● **Work order**:
Continue the account of the city's abandonment and the 1st Burri Empire's collapse from the point where it stops.

● **Page text**:
These issues were enabled/exacerbated by earthquakes (the region is geologically active and this isn't unusual) that further damaged and mingled the sewage and freshwater systems. One earthquake and its subsequent tidal wave was a turning point, and the resulting breakdown of (already strained) infrastructure rendered a large swath of the city uninhabitable in the space of about a week. This also just caused immediate damage to much of the city's architecture/walls, and collapsed the tower of the temple to Inanariya (never a good sign). This is when the full exodus began, first with people flocking to un-flooded parts of its city and farmlands, and those who could afford it fully relocating to other cities/towns.
All of this issues were compounded by the 1st Burri Empire already being in a period of collapse at this time. This was largely a matter of simple overextension. Its borders were constantly under attack by rival states/its victims, sometimes with great success. Bur's own population had burgeoned well past what the imperial core land could sustain, and its cities relied predominantly on extraction of foreign grain/goods to feed their people. It lost most of its eastern land holdings in a fairly rapid timespan (overextended with wars at multiple fronts), which caused frequent famines in its core.
This put pressure on its final emperors to invest in increasingly desperate expansionist projects, while attempting to keep up public morale with lavish public works and objectively stupid vanity projects. The attempt to excavate a canal at the Viper seaway's 'tail' (one of the few eastern regions it retained secure control of at that point) was in part a desperate act to revive its economy by opening up/monopolizing a new trade system. The amount of money and manpower sunk into this ultimately doomed project was followed by Bur being fully ousted from its eastern holdings, and was one of the final straws in its collapse.

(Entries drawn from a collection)
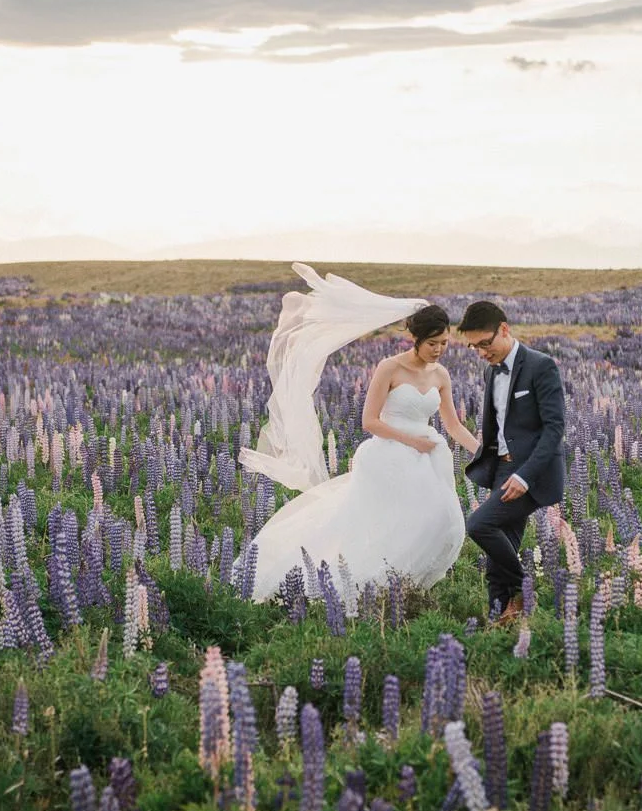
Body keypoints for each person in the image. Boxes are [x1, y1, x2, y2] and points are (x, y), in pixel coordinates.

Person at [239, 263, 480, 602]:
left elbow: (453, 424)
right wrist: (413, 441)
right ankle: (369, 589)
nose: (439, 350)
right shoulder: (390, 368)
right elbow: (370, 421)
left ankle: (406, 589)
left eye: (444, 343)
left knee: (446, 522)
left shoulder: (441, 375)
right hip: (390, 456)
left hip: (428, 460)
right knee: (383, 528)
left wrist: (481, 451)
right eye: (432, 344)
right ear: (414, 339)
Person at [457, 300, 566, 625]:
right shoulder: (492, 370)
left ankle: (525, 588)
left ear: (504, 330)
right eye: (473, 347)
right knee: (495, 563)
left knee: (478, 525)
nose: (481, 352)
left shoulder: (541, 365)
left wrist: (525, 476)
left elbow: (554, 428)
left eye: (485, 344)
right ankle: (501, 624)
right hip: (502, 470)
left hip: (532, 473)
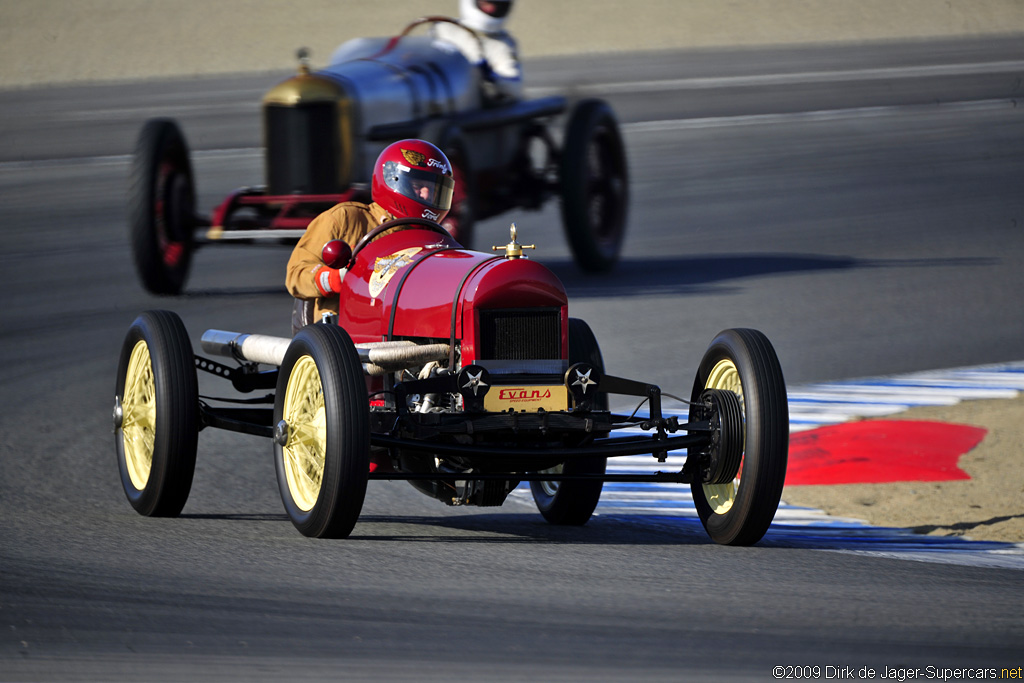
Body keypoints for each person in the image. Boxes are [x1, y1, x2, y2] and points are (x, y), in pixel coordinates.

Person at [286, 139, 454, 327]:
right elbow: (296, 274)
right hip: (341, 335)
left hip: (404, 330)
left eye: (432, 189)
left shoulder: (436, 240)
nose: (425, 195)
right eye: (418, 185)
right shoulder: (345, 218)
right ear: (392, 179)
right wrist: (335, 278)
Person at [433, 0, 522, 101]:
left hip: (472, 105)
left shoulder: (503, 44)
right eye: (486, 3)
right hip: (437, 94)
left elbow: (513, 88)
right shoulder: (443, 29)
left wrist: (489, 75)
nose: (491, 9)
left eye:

● **Answer box**:
People in the city of Bur proper were dealing with the double front of starvation and their homes + streets + immediate water supply being flooded with seawater and literal human feces. These issues impacted the lower classes first and most severely, but ultimately transcended class boundaries. Famine grew more and more rampant, not only with the loss of the colonial holdings that supported the population but of farmland in the imperial core- much of the city of Bur's immediate farmlands were unproductive due to repeat inundation with saltwater during surges, and the farmland along the Yamage river to the north was rapidly being captured and pillaged by the Hsem (historical enemies, a nomadic group with a khait warrior culture from further west).
All this was fucking unlivable in of itself, but also had very obvious implications in the context of Burri emperors also being high priests and the chief intermediary between the gods and the people. Not only was the government failing to sustain its citizens to begin with, but signs of divine disapproval were deeply apparent.
So the last days of the 1st Burri empire were a chaotic period of civil unrest, most acute in and around city of Bur proper. This involved near-constant peasant revolts and several attempted coups. The last Burri emperor (of the First empire) ultimately fled the capital of Bur and reestablished in Titenegal, declaring it the new capital. This was then sacked by the Hsem within a year and after that it was fucking Joever.
The city of Bur was functionally abandoned by this point. People still Lived There and there were several attempts to set up a new government, all of which failed in the short term. After the collapse was complete, its inhabitants were mostly just peasants who built up new homes further inland and sustained themselves on the remaining farmland. Few people lived permanently in the city proper due to all of its intact infrastructure being effectively non-functional without the governmental bodies/human labor to sustain it.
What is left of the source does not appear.